Surface membrane disruption of Leishmania is an important mode of killing by various AMPs. Both unmodified and N-terminal lipidated cecropin A-mellitin hybrid peptides (Diaz-Achirica et al., 1998), temporins (isolated from the amphibian Rana Temporaria) (Mangoni et al., 2005) and magainin-2 (a member of the magainin family of peptides expressed in the skin of Xenopus Laevis) (Guerrero et al., 2004) affect surface membranes of L. donovani leading to a decrease in intracellular ATP. This ATP loss appears not to be a result of a mitochondrial toxicity. Pexiganan-treatment of the KO cells did not result in gross changes in surface membranes visualized by SEM but SYTOX permeability was dramatically increased and cells stained with propidium iodide. The change in surface membrane permeability is consistent with the surface active nature of cationic AMPs and we hypothesize that this provides an essential trigger of the downstream events of cell death. While AMP-induced cell death may occur by several different pathways simultaneously our data argue strongly that the process involves apoptosis. Pexiganan treatment also led to a concomitant decrease in cell size and exposure of surface membrane phosphatidyl serine, which are features of apoptotic Leishmania (Arnoult et al., 2002; Sen et al., 2004b). In addition, the internal membranes and mitochondria potential of this line was dramatically affected by pexiganan. Although this is consistent with previous findings that magainins can disrupt mitochondrial membranes and uncouple respiration (Westerhoff et al., 1989) we do not yet know whether pexiganan treatment of the KO line affects their level of intracellular ATP. Overall these results strongly suggest that pexiganan induces apoptotic death of leishmanolysin KO mutants and that the changes in surface membrane permeability may be, in part, important in this phenomenon.

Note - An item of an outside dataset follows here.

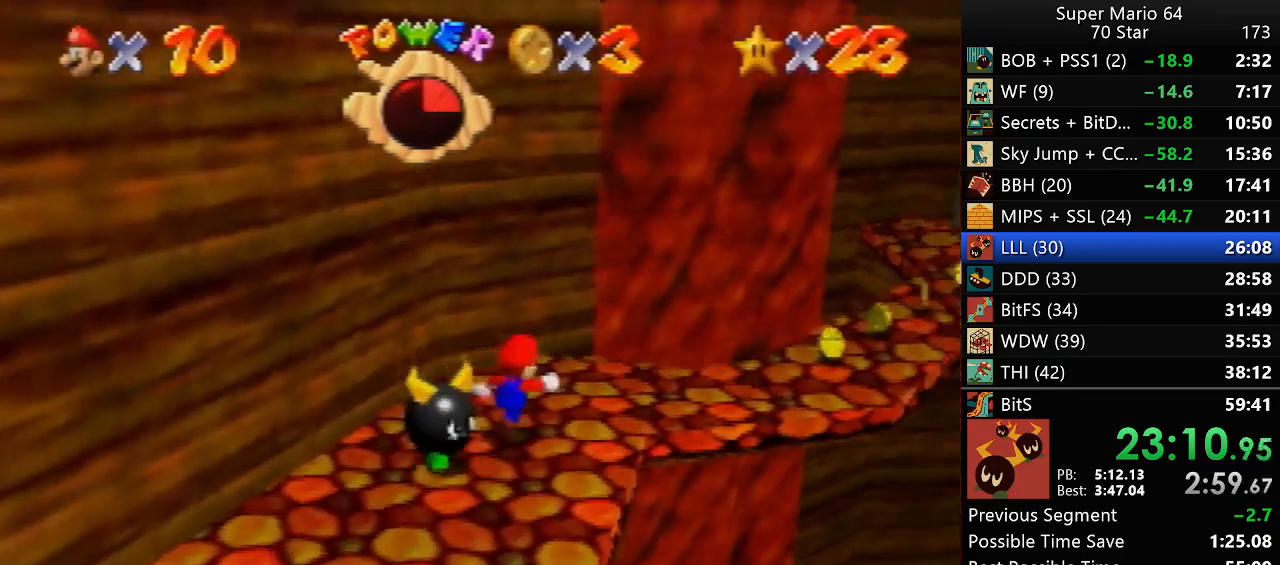
{"buttons": [], "left_stick": "up-right", "events": []}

The peptide may act at the surface membrane triggering an intracellular signalling pathway leading to mitochondrial membrane disruption and activation of premetacaspases. Alternatively, pexiganan could transit through the surface membrane and directly act on cytosolic components or the mitochondrial membrane. TEM analysis showed drastic effects of pexiganan on the intracellular membranes of a proportion of KO cells and this was supported by flow cytometric analysis showing two populations with distinct differences in both cell size and rhodamine fluorescence. Although these changes were dose-dependent the presence of two populations suggests that cell death was not a synchronous process or that some cells may be relatively resistant to the effects of pexiganan. Pexiganan induces the activation of caspase 3/7-like protease activity which is likely the result of leakage of cytochrome c from disrupted mitochondria. Whether the apoptotic-like cell death reported for here is a caspase-dependent or -independent event is unclear. While preincubation of the KO line with the caspase inhibitor BAF greatly diminished pexiganan-induced caspase 3/7 activation, we do not yet know whether it inhibits the apoptotic phenotype. Caspase-like proteases of Leishmania can act on several intracellular targets to mediate DNA fragmentation (Das et al., 2001; Arnoult et al., 2002), but DNA fragmentation can also occur during non-caspase-mediated apoptosis (Holzmuller et al., 2002). Interestingly BAF did not prevent pexiganan-induced DNA degradation of the KO line whereas the broad spectrum cysteine protease inhibitor, E-64 did, suggesting that DNA degradation by pexiganan may be independent of caspase 3/7 activation and may be the result of the activity of the abundant cysteine proteases expressed by Leishmania (Mottram et al., 2004). The degraded DNA did not have the typical ladder-like pattern typically seen in apoptotic higher eukaryotic cells. This has been seen in Leishmania undergoing apoptosis as a result of serum deprivation and heat shock and has been hypothesized to be due to the massive decompartmentalization of cysteine proteases from parasite lysosomes (Zangger et al., 2002). Indeed, our data suggest that non-caspase cysteine proteases are responsible for the DNA fragmentation in AMP-induced apoptosis.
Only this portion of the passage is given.